▶ Passage
H. P. Lovecraft: A Life

The Lovecraft series continues with a look at S. T. Joshi’s biography of that writer.

Joshi has expanded this 708 page book into 1,200 pages with the updated edition called I Am Providence: The Life and Times of H. P. Lovecraft. I haven’t read it yet, but I’m going to do my wrists a favor, when I do, and get the kindle edition.

Raw Feed (2005): H. P. Lovecraft: A Life, S. T. Joshi, 1996, 2004.H P Lovecraft A Life

Joshi is such a concise writer that it would do little good to sum up all the points of interest in this book’s 655 pages of text, and some it, expectedly, repeats Joshi’s H. P. Lovecraft and H. P. Lovecraft:  The Decline of the West. Since Joshi sums up all of Lovecraft’s fiction including some of his most important revisions, I think this book comes about as close as you can get to a one volume introduction to Lovecraft without reading his work.

He gives brief summaries of Lovecraft’s most important correspondents and professional contacts, the magazines he published in, and other matters related to Lovecraft’s interests, life, and times.

Granted, some of this gets a bit far afield.

Is it really necessary to give a summary of Antarctic exploration when mentioning Lovecraft’s interest in it even though it is, of course, relevant to his “At the Mountains of Madness“?

Still, I learned a lot about Lovecraft.

Joshi believes L. Sprague de Camp’s biography of Lovecraft was so unsympathetic because de Camp was so opposite the decidedly unprofessional, introspective Lovecraft. He also thinks de Camp didn’t appreciate the integration of Lovecraft’s personal philosophy with his stories. On the other hand, he credits de Camp looking at material no one else had in regards to Lovecraft, interviewing some of those who knew Lovecraft before they died, and generally helping Lovecraft to be taken more seriously.

Contra de Camp’s claim, Lovecraft was not tone deaf. Lovecraft was in a musical group called the Blackstone Military Band (a reference to which is in his poem “Waste Paper”, a parody of T. S. Eliot’s “The Waste Land”) and something of a violin prodigy before he lost interest in it. He seems to have had an excellent sense of rhythm which helped his excellent adherence to form — which is about all that can be said for a great deal of his poetry.

Until he had to leave his first childhood home at age 14, Lovecraft seemed to have had a rather spoiled childhood which included an interest in trains. That was the only time Lovecraft later said he contemplated suicide, but intellectual curiosity, the thought of not knowing so many things, saved him.

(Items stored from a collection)
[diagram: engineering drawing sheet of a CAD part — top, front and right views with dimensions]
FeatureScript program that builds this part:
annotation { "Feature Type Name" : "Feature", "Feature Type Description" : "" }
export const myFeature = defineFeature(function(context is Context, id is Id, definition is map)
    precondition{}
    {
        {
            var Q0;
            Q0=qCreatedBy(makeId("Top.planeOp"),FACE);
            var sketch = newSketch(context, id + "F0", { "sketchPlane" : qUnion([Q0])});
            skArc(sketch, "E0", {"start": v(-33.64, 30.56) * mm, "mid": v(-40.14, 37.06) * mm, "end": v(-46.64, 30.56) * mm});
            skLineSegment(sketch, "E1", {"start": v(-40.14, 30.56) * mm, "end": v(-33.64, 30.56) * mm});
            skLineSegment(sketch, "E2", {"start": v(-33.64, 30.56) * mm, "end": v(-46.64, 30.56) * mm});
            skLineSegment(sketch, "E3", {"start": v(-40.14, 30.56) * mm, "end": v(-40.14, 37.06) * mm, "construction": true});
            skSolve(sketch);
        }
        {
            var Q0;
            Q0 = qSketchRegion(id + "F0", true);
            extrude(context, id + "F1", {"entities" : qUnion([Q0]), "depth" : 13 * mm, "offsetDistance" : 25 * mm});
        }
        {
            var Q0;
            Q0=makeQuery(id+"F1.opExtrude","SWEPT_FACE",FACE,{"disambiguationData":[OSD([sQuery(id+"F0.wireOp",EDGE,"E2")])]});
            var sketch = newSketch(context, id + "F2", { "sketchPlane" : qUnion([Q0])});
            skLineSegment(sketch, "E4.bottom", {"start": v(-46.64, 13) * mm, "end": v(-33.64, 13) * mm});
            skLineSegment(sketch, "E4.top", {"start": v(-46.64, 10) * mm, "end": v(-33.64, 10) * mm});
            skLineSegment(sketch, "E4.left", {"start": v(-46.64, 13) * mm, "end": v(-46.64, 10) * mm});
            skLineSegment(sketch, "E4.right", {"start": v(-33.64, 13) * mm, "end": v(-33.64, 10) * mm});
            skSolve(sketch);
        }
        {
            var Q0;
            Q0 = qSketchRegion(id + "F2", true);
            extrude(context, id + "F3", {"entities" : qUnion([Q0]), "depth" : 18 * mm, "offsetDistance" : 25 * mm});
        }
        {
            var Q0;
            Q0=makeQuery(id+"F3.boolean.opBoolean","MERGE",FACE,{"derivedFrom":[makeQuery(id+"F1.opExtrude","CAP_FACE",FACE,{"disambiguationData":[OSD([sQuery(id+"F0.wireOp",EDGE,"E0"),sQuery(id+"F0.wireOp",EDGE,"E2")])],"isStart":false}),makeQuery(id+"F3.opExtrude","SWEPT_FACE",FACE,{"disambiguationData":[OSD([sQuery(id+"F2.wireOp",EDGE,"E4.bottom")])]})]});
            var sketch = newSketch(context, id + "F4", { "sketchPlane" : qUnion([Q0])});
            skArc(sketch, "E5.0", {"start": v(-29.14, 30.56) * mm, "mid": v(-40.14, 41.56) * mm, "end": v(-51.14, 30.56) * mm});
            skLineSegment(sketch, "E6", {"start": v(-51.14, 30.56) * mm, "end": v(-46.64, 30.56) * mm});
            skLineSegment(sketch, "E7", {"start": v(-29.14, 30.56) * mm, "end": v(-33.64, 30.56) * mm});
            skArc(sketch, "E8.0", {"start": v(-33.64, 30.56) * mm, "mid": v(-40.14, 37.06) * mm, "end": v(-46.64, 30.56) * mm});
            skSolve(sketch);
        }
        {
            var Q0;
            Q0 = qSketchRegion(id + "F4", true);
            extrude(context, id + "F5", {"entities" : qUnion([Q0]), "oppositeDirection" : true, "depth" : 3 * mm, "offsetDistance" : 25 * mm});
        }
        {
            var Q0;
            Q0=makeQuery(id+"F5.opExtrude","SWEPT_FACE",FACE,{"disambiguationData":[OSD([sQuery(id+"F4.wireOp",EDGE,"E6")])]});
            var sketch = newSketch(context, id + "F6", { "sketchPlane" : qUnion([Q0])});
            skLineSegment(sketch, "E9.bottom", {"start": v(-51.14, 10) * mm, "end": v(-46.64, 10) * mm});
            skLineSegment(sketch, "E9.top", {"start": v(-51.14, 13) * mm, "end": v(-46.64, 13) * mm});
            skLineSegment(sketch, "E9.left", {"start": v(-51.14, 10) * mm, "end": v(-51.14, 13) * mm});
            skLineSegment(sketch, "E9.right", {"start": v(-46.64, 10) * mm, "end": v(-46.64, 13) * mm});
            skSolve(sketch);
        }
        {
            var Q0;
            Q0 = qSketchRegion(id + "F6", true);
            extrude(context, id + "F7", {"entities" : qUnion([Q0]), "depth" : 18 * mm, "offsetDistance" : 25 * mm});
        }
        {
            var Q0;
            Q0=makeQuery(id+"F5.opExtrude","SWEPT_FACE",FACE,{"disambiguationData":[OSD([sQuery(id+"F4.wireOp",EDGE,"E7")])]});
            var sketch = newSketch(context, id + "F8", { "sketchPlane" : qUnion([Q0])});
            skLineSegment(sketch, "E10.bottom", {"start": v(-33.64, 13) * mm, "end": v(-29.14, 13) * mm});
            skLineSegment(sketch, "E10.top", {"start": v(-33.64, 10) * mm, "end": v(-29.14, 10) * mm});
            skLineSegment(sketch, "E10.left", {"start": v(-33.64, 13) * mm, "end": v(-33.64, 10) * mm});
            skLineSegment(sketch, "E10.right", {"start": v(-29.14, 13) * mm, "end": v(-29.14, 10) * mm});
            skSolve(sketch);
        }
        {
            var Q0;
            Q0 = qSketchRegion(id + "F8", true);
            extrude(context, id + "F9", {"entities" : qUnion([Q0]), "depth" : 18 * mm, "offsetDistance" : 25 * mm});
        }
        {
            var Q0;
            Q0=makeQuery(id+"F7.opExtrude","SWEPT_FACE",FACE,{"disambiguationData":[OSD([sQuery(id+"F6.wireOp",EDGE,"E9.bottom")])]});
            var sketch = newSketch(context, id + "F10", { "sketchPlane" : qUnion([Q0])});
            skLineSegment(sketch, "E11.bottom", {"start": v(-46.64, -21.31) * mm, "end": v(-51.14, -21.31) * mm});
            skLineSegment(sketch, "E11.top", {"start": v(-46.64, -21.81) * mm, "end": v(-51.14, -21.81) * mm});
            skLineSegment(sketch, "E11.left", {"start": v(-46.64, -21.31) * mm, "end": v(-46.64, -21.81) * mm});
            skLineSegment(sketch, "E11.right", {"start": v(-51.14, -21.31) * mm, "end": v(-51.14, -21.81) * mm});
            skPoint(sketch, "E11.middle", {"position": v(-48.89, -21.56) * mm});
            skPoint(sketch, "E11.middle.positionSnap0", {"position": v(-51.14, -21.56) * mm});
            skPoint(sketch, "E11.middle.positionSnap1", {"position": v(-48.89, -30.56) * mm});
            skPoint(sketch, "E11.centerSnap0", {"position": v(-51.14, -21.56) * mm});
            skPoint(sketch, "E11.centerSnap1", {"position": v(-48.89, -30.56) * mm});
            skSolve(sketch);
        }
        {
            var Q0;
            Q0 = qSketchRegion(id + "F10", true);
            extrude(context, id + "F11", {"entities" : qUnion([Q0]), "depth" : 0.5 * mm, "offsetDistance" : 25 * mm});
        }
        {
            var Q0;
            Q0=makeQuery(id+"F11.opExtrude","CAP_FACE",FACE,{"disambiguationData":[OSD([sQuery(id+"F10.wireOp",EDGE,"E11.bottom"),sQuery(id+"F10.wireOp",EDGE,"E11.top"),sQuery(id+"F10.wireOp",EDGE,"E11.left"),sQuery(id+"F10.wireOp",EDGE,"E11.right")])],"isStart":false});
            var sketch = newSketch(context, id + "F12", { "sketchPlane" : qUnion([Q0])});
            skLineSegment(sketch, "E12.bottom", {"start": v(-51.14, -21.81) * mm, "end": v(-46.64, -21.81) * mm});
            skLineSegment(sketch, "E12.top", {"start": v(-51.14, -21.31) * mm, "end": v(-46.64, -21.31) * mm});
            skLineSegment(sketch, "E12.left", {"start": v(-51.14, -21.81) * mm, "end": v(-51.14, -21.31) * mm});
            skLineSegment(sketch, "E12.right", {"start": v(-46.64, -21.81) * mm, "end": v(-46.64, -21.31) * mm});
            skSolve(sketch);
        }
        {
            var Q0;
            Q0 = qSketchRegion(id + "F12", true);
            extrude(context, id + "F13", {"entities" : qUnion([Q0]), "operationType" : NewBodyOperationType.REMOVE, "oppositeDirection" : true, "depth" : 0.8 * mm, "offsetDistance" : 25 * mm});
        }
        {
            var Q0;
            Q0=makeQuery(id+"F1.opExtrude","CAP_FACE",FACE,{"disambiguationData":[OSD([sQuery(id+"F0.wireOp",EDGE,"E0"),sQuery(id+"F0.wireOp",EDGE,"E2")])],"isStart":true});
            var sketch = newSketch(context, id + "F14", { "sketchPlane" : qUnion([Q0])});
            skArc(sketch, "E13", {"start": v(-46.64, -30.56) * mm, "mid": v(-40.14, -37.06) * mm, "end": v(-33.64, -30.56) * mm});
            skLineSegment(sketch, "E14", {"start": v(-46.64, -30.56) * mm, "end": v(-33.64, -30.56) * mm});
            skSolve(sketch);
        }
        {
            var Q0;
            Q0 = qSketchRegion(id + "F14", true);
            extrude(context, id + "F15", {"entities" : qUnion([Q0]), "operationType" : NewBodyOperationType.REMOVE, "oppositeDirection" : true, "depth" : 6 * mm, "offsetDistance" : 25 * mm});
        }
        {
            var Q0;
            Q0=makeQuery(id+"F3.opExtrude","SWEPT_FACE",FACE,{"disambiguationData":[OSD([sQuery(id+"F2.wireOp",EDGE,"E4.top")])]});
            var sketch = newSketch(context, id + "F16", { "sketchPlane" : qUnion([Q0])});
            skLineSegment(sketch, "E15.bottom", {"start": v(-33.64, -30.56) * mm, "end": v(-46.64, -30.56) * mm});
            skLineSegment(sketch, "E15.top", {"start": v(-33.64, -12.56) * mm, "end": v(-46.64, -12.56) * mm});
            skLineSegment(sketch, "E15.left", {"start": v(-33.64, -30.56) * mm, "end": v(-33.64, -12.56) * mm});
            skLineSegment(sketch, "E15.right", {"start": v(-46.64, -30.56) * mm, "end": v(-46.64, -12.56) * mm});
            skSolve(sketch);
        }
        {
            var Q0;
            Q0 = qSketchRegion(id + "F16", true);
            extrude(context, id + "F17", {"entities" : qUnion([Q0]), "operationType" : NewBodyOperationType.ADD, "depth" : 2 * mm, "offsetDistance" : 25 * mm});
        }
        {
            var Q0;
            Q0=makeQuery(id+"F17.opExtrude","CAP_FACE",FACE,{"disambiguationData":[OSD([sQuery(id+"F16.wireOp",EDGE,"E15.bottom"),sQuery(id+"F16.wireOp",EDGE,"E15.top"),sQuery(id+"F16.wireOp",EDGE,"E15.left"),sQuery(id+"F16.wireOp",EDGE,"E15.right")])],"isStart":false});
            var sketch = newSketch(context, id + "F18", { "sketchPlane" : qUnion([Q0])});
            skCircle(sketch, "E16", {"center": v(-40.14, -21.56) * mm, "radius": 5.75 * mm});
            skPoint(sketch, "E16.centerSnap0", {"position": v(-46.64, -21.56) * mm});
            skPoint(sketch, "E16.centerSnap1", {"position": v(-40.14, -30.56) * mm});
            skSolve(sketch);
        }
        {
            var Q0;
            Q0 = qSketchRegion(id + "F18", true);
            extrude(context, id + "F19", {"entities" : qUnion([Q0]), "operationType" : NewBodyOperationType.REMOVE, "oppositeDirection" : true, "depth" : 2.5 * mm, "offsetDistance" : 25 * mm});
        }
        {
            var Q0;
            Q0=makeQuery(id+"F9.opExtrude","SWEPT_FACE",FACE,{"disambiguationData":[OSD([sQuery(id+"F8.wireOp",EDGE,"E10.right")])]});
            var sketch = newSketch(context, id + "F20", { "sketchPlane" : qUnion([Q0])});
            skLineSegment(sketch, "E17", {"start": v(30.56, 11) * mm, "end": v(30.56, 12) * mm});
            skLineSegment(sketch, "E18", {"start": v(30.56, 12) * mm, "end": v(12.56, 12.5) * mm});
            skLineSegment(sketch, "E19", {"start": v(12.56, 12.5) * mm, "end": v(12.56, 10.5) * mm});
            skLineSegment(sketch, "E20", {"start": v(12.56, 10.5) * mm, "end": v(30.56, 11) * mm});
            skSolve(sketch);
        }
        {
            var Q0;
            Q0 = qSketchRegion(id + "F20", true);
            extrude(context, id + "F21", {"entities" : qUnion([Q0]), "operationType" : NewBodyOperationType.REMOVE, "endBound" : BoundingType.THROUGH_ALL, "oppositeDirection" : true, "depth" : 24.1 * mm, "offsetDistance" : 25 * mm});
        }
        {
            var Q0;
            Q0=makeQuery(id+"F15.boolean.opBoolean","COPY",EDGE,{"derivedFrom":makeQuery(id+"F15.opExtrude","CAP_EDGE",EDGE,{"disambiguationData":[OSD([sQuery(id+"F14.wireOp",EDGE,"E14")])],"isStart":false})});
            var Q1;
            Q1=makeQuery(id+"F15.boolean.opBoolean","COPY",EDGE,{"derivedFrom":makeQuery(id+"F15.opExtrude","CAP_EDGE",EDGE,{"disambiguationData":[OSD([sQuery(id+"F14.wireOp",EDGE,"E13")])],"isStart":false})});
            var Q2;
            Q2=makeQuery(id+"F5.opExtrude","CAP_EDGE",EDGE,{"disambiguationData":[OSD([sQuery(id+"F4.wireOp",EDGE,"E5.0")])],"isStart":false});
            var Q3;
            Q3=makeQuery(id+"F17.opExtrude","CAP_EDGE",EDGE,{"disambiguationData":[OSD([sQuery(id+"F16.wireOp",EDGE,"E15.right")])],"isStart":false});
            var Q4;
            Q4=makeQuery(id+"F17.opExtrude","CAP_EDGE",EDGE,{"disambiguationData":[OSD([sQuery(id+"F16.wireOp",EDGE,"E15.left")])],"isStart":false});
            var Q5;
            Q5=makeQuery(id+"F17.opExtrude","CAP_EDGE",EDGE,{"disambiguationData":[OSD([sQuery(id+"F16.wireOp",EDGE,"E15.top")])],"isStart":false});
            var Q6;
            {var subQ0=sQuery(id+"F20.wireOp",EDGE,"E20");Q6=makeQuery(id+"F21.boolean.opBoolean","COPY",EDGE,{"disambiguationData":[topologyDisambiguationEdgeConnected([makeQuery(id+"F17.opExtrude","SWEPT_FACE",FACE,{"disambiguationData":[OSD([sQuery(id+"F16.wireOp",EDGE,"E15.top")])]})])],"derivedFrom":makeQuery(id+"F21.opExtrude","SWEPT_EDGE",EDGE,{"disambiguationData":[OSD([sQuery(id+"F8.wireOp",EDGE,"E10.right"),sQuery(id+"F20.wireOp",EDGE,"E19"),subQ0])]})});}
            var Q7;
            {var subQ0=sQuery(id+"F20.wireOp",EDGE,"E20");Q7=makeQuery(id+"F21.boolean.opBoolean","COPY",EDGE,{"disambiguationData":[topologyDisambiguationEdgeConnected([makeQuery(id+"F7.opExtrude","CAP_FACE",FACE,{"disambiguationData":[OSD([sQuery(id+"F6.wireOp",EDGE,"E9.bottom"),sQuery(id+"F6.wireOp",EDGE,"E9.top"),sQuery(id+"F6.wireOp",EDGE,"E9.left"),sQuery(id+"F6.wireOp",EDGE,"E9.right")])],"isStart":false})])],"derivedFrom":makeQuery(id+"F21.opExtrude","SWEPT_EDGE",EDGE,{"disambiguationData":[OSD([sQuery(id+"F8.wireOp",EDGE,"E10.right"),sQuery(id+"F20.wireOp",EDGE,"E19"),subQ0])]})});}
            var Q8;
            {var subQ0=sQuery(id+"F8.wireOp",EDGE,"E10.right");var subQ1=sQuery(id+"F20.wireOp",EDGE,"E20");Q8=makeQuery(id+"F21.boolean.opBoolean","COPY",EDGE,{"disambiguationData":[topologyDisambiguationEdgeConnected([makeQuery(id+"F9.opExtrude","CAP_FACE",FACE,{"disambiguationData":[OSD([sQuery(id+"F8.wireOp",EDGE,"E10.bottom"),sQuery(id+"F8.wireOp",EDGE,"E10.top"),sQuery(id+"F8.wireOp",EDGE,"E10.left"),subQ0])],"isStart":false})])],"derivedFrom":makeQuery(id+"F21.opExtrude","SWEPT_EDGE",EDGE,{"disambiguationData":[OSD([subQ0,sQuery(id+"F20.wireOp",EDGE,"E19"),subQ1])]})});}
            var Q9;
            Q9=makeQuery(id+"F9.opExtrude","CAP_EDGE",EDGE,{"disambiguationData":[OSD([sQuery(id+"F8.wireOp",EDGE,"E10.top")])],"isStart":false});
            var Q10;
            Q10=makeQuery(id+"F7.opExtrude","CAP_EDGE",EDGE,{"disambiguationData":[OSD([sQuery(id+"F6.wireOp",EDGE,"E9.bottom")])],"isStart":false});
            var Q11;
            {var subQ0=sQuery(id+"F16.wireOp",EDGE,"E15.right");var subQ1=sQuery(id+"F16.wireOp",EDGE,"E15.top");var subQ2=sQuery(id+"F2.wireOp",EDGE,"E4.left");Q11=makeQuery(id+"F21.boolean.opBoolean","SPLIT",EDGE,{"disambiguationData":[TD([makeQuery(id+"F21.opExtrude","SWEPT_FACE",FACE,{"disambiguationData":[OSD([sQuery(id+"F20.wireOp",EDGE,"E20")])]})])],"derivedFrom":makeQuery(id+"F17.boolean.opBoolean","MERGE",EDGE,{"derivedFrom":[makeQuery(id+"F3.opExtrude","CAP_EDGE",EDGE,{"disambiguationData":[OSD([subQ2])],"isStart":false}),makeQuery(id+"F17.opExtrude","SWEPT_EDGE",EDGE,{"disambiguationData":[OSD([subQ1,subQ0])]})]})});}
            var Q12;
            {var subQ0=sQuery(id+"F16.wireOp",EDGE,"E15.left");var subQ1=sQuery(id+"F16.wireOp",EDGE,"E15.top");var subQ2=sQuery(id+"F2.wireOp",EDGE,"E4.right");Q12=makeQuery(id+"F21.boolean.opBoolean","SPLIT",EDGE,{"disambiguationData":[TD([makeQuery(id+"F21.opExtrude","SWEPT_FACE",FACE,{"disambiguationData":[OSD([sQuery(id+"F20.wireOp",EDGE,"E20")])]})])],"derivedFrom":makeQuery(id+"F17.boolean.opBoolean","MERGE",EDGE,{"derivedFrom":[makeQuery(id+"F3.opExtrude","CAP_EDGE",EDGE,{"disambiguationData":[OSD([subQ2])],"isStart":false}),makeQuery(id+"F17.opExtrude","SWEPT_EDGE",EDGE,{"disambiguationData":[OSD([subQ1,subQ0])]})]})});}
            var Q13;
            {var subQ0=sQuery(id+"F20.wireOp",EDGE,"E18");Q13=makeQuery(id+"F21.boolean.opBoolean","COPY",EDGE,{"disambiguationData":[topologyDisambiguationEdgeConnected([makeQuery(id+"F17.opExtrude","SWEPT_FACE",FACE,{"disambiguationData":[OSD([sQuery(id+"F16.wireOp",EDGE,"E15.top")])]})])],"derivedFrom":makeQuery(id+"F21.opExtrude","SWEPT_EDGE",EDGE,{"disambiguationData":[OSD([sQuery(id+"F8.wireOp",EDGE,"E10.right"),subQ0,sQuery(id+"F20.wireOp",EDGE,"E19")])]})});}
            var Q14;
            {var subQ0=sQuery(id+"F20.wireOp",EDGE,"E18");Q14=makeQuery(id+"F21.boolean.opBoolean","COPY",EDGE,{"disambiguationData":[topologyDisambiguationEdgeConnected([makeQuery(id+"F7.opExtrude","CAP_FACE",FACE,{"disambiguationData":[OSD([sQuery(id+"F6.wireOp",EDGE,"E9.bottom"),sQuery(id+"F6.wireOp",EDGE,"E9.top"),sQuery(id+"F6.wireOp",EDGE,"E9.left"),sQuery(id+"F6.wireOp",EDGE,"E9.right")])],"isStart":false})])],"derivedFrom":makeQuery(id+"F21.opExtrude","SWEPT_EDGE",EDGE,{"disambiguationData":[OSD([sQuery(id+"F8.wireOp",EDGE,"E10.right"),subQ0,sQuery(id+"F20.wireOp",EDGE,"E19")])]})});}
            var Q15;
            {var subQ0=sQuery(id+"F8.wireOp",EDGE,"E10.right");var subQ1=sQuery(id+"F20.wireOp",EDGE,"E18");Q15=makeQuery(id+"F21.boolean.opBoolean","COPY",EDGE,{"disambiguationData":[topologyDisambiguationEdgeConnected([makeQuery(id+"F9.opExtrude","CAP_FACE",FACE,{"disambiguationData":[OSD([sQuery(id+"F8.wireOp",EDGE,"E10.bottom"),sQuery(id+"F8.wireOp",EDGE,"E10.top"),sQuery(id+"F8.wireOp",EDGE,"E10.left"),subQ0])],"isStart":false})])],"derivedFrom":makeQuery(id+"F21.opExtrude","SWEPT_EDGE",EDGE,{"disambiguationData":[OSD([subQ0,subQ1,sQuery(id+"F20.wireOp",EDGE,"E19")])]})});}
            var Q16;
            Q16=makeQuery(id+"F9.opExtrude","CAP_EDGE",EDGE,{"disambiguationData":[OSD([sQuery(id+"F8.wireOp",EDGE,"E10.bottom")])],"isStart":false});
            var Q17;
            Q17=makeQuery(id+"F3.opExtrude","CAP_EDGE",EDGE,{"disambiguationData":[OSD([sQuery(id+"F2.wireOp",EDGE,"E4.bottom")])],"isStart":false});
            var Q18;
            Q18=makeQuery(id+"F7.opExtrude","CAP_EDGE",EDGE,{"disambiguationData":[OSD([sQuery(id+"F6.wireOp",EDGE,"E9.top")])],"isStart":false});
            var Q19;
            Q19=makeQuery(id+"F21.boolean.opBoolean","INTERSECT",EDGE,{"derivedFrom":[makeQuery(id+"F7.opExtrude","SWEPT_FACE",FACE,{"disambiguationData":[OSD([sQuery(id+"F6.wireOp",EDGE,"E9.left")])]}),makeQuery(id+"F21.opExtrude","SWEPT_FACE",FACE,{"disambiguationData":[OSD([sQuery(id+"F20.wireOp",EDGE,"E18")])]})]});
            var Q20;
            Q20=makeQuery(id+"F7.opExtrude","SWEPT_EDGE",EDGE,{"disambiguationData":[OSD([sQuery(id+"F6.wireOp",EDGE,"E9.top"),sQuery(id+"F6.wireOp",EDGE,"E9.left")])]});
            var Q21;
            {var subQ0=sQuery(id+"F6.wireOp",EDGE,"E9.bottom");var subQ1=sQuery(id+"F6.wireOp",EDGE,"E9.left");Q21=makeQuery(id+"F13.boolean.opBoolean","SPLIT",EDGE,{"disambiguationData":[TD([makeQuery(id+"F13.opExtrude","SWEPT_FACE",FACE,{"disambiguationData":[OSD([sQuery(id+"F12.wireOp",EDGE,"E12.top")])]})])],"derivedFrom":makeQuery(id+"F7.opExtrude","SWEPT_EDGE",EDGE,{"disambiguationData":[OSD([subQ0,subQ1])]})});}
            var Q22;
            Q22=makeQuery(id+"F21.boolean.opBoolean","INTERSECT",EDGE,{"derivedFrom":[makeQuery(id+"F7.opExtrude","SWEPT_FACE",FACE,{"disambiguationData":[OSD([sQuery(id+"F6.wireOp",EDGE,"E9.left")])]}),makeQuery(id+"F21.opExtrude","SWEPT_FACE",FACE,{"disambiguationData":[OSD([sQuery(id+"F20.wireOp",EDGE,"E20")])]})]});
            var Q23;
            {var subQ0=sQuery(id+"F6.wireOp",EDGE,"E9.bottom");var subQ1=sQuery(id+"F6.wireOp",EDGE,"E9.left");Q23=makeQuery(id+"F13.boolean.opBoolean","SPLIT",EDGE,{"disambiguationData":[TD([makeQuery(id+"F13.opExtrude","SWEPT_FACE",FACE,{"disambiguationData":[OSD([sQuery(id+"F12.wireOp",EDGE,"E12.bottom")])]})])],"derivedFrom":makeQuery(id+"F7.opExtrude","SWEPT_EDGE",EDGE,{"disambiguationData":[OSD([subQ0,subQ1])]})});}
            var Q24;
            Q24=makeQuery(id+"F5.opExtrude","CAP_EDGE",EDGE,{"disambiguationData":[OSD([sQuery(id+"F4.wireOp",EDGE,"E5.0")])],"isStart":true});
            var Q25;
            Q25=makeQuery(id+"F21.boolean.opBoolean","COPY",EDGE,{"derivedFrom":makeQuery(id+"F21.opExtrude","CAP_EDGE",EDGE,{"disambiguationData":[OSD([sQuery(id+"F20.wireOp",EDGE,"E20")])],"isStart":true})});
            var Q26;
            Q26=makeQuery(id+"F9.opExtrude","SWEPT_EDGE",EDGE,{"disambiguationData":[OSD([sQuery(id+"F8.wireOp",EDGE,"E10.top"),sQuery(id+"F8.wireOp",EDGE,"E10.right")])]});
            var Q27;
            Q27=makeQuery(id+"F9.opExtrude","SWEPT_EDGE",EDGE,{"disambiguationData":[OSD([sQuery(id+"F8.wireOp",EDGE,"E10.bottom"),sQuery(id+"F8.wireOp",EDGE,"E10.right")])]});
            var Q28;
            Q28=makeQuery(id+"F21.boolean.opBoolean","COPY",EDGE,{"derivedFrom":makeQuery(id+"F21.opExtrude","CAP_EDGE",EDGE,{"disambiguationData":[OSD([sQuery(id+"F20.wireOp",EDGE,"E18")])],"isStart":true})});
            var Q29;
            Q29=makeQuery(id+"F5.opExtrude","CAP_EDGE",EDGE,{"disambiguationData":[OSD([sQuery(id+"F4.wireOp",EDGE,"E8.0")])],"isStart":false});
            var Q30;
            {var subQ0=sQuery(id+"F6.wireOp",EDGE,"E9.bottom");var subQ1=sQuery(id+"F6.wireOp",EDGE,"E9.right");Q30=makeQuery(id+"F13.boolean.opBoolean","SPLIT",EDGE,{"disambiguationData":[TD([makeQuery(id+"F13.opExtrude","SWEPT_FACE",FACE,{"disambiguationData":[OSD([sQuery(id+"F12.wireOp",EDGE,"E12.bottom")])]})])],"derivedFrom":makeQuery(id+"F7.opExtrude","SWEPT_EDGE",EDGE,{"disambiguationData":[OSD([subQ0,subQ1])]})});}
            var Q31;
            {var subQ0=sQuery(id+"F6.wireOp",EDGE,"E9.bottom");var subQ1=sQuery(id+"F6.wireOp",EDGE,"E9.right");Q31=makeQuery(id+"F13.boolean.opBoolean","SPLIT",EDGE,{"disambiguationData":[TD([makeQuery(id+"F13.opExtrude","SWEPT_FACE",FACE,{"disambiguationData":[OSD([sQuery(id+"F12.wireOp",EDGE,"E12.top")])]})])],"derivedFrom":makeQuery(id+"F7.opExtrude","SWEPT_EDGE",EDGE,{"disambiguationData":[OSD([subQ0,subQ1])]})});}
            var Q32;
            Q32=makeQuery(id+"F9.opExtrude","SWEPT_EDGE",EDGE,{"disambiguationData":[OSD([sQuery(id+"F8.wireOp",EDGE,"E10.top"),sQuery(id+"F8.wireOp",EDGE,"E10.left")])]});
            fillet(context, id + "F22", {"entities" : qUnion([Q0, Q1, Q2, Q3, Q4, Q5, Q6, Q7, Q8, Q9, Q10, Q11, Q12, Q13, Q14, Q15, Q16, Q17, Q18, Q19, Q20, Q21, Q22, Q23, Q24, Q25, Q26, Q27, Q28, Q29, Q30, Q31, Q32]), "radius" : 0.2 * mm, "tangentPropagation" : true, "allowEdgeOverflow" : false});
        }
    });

▶ Request 1
In the review of the Lovecraft biography, what musical group was Lovecraft a member of?
▶ Request 2
According to the review of the Lovecraft biography, why does Joshi think L. Sprague de Camp's biography of Lovecraft was so unsympathetic? Answer in one to three sentences.
▶ Request 3
Go on with the review of the Lovecraft biography from its last sentence.

▶ Exercise output 1
He was in the Blackstone Military Band.

▶ Exercise output 2
Joshi believes de Camp was unsympathetic because he was so opposite the decidedly unprofessional, introspective Lovecraft. He also thinks de Camp didn't appreciate how Lovecraft's personal philosophy was integrated with his stories.

▶ Exercise output 3
That sensitivity and attachment to landscape shows up again and again in Lovecraft’s life. He said his first sight of Marblehead, Massachusettss was one of the great events of his life. His return to Providence after his exile in the “pest-zone” of New York City was another case of the view of a landscape being important — indeed it shows up in the description of the city Randolph Carter seeks in Lovecraft’s “The Dream-Quest of Unknown Kadath“. (One of the peculiarity’s of Lovecraft’s writing is the coining of all sorts of hyphenated terms. It reminded me of the writing of his contemporary, Charles Fort. Was such phrase creation a feature of 1920s writing?)

Joshi also details what specific geography inspired particular Lovecraft stories. Lovecraft’s travels are detailed — indeed, the longest thing he ever wrote was an account of his travels to Quebec. Most of his travel pieces were written for his own amusement.

The darkest period of Lovecraft’s life, his laying about from 1908-1913, is covered.

Another of Lovecraft’s nervous breakdowns prevented him from attending college, and Joshi seems appalled at the number of model railroading magazines and pulps he consumed in this period.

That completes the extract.